TASK INSTRUCTIONS
Within these entries, how many lines contain the word "rule"? Answer with the number alone.

========================================================================

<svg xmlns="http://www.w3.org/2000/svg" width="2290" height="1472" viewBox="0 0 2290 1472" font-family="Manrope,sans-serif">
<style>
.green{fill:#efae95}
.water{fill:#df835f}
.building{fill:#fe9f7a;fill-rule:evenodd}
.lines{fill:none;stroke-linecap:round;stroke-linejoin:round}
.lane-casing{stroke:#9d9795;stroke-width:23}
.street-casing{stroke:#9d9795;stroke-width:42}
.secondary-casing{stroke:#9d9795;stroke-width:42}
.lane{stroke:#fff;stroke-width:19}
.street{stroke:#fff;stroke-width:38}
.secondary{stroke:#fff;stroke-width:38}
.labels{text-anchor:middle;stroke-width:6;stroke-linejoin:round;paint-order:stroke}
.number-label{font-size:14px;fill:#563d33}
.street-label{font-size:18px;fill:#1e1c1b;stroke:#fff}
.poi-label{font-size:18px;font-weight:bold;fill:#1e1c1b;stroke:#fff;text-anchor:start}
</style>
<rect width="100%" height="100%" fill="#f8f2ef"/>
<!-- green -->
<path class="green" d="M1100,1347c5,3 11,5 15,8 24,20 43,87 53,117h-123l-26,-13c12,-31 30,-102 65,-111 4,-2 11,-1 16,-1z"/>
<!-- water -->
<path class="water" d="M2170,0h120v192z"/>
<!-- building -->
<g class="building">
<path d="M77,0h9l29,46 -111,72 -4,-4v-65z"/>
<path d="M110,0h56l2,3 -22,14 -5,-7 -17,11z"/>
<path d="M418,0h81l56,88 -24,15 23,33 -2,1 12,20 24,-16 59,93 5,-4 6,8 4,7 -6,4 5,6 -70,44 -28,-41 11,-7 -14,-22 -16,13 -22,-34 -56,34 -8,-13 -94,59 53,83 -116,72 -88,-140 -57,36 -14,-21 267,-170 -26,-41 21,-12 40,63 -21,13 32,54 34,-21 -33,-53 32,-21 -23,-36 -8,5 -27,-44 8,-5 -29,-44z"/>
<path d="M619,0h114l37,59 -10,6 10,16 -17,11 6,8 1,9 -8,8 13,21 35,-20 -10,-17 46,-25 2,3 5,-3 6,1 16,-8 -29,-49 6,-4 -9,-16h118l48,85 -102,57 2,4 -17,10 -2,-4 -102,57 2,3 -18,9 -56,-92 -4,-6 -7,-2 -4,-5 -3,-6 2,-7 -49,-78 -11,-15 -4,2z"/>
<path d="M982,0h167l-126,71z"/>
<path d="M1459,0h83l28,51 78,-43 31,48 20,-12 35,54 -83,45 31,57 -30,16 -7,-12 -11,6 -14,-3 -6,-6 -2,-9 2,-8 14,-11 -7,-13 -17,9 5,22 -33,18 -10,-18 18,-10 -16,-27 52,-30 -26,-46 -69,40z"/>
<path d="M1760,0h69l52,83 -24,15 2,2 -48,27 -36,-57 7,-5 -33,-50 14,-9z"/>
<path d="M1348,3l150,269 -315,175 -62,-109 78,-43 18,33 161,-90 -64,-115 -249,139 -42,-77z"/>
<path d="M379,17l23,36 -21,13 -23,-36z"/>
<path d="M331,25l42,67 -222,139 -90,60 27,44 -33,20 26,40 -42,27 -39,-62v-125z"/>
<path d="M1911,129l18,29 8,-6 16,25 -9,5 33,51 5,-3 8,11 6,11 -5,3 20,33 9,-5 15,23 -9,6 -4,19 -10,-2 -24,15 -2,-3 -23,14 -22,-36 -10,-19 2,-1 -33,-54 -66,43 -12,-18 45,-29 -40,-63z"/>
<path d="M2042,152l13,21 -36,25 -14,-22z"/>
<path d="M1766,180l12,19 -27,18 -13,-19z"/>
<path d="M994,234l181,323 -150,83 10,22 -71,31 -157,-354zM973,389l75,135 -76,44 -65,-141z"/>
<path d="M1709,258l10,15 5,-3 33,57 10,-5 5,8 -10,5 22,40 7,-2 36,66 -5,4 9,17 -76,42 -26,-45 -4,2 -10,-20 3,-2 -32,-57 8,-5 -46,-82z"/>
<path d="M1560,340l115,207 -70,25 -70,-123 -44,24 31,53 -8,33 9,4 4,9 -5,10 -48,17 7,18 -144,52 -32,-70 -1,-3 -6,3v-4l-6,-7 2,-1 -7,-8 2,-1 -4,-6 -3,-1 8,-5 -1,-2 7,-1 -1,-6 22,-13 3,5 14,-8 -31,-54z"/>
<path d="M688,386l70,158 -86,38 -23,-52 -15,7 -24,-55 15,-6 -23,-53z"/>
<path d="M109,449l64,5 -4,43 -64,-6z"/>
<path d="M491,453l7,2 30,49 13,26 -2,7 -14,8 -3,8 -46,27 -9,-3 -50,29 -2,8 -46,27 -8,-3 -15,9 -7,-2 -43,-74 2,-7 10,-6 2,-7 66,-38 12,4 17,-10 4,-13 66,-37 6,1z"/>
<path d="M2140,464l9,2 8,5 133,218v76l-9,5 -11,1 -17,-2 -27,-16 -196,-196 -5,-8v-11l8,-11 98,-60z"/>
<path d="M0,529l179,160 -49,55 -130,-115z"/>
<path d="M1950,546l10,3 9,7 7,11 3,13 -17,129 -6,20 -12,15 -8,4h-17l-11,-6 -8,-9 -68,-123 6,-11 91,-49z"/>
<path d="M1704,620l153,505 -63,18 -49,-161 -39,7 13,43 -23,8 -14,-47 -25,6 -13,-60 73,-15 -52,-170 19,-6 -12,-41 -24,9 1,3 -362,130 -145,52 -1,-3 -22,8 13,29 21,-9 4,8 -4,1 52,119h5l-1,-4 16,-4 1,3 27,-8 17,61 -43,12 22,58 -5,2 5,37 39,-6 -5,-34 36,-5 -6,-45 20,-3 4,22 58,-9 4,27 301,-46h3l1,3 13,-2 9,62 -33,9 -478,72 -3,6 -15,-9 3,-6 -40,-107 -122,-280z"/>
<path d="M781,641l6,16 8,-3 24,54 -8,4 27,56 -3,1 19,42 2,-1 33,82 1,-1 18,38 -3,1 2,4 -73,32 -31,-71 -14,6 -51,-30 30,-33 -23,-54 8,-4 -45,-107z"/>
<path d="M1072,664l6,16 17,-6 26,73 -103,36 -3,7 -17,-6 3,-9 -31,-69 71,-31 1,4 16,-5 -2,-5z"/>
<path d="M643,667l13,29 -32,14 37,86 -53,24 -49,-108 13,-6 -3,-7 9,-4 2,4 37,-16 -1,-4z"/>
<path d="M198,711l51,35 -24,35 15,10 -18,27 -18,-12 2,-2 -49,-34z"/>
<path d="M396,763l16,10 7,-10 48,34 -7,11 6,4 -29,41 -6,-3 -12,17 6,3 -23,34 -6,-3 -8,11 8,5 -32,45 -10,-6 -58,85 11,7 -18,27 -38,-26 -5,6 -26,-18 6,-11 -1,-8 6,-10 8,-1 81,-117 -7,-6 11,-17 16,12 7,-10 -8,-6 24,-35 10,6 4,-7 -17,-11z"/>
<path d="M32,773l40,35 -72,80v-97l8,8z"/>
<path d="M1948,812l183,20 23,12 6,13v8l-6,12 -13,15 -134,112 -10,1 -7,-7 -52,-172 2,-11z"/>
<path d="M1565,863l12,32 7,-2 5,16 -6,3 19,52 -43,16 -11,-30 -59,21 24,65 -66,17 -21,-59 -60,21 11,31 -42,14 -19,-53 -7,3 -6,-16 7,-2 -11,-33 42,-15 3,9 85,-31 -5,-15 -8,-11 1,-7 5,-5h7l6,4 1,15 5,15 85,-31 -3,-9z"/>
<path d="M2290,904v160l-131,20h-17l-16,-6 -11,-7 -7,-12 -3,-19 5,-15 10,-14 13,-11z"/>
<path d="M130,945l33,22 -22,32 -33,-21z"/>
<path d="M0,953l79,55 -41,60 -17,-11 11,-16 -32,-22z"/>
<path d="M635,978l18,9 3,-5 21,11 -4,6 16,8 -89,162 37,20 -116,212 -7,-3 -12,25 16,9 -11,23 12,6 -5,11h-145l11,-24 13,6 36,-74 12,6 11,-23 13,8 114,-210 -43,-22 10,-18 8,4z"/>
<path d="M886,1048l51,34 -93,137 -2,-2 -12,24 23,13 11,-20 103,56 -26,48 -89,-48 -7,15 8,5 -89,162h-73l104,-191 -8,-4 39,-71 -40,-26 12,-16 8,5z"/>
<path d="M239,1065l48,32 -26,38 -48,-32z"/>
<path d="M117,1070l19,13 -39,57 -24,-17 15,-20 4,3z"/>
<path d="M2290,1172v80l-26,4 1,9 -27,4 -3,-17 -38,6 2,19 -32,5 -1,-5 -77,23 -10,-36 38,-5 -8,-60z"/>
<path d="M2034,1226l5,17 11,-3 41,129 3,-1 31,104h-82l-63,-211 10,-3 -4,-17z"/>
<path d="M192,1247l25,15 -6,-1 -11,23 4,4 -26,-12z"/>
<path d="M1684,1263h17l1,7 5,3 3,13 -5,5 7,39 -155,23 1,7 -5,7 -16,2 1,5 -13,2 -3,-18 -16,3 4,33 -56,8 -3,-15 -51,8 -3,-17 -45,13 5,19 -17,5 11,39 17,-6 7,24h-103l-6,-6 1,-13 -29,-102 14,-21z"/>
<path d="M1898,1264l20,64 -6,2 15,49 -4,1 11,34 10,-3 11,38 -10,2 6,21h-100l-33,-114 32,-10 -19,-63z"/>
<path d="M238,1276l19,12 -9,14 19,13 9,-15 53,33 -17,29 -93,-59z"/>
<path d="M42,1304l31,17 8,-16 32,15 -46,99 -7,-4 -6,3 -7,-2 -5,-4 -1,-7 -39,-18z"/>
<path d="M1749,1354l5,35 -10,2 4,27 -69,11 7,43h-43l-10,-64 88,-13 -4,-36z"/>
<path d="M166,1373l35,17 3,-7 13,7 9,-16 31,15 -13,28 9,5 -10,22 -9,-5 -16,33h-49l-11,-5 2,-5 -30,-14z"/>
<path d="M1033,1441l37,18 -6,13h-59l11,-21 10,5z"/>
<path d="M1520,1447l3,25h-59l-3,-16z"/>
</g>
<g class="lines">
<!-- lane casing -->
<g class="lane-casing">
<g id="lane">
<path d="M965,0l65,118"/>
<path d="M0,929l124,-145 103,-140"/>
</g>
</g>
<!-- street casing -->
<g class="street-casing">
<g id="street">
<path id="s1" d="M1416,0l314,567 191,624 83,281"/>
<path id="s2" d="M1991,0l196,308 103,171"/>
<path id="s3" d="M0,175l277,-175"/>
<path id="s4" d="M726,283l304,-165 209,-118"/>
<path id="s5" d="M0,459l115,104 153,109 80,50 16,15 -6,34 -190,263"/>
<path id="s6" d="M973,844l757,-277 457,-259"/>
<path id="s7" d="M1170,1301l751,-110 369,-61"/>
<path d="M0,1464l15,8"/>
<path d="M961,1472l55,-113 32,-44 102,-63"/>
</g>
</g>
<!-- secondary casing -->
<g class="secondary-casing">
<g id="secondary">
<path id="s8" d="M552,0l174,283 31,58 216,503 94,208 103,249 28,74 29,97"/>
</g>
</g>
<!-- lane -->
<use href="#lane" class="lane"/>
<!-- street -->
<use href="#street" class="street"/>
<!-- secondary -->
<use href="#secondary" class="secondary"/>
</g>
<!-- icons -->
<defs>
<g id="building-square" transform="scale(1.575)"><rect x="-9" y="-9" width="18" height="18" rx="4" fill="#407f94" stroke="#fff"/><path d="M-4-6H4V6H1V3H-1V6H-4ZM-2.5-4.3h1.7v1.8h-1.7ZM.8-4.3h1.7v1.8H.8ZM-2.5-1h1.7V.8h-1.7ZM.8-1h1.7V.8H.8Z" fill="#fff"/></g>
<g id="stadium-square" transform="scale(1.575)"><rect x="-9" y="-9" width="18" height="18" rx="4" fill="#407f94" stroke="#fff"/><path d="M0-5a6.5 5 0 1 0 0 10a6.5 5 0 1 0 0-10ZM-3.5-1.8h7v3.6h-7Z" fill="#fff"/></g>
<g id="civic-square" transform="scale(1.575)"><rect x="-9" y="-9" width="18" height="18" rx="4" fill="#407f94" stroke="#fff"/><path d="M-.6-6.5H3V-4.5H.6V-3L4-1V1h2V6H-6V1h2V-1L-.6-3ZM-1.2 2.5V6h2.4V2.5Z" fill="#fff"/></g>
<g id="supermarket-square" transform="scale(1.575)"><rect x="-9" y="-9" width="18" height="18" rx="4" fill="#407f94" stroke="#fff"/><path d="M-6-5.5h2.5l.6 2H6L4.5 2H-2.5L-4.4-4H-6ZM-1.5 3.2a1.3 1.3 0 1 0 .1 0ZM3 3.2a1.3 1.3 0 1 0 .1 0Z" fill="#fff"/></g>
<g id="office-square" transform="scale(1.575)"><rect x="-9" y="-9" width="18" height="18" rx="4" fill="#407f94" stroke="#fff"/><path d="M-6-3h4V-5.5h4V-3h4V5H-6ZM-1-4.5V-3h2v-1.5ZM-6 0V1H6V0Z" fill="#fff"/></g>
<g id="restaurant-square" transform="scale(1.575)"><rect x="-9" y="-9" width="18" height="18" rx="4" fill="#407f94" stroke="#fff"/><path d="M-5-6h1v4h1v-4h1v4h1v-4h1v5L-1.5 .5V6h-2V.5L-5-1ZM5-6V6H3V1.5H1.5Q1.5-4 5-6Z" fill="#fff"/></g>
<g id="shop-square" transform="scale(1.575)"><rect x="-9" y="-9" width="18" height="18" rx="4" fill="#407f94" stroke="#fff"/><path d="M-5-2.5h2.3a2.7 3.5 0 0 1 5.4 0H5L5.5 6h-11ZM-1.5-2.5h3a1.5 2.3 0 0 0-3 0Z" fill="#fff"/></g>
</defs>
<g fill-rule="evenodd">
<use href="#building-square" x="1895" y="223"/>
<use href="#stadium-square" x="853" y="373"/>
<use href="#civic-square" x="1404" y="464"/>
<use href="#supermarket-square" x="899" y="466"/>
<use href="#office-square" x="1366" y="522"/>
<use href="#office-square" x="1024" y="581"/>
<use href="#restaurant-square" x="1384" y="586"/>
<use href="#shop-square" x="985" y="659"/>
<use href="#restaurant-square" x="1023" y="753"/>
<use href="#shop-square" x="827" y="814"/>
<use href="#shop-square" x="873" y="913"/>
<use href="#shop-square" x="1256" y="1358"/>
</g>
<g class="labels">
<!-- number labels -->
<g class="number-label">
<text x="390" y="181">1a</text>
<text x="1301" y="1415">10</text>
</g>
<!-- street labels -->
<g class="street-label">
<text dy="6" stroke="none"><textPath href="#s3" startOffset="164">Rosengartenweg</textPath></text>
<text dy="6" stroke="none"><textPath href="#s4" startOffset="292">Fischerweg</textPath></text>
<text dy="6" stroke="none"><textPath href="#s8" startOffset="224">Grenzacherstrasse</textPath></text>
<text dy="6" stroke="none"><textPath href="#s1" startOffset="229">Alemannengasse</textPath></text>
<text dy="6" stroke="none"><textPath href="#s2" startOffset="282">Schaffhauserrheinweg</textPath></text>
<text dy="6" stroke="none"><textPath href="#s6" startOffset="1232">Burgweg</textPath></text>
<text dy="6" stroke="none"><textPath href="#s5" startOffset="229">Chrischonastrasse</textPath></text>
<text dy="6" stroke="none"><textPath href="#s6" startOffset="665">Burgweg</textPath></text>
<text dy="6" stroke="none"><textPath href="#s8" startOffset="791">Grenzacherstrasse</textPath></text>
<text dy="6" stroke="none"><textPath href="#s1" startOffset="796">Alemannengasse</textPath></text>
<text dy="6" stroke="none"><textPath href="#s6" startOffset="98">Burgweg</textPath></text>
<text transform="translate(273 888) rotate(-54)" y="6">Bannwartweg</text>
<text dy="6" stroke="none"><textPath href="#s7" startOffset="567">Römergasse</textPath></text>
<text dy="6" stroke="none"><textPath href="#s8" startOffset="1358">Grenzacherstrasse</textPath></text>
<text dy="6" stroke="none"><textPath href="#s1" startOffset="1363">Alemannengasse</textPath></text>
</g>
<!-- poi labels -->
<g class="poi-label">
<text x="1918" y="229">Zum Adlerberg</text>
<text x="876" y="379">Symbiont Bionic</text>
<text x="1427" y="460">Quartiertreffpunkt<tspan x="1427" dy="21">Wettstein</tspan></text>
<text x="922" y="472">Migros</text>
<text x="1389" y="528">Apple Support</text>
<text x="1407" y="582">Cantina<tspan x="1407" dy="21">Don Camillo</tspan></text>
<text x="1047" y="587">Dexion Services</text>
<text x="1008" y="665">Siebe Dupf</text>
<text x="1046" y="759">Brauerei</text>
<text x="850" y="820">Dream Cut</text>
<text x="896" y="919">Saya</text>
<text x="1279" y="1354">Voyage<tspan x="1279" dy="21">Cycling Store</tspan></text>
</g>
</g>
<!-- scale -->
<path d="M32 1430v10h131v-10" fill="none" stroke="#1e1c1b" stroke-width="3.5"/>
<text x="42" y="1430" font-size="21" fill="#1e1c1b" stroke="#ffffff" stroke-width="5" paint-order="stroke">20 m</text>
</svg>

========================================================================

TASK SOLUTION
2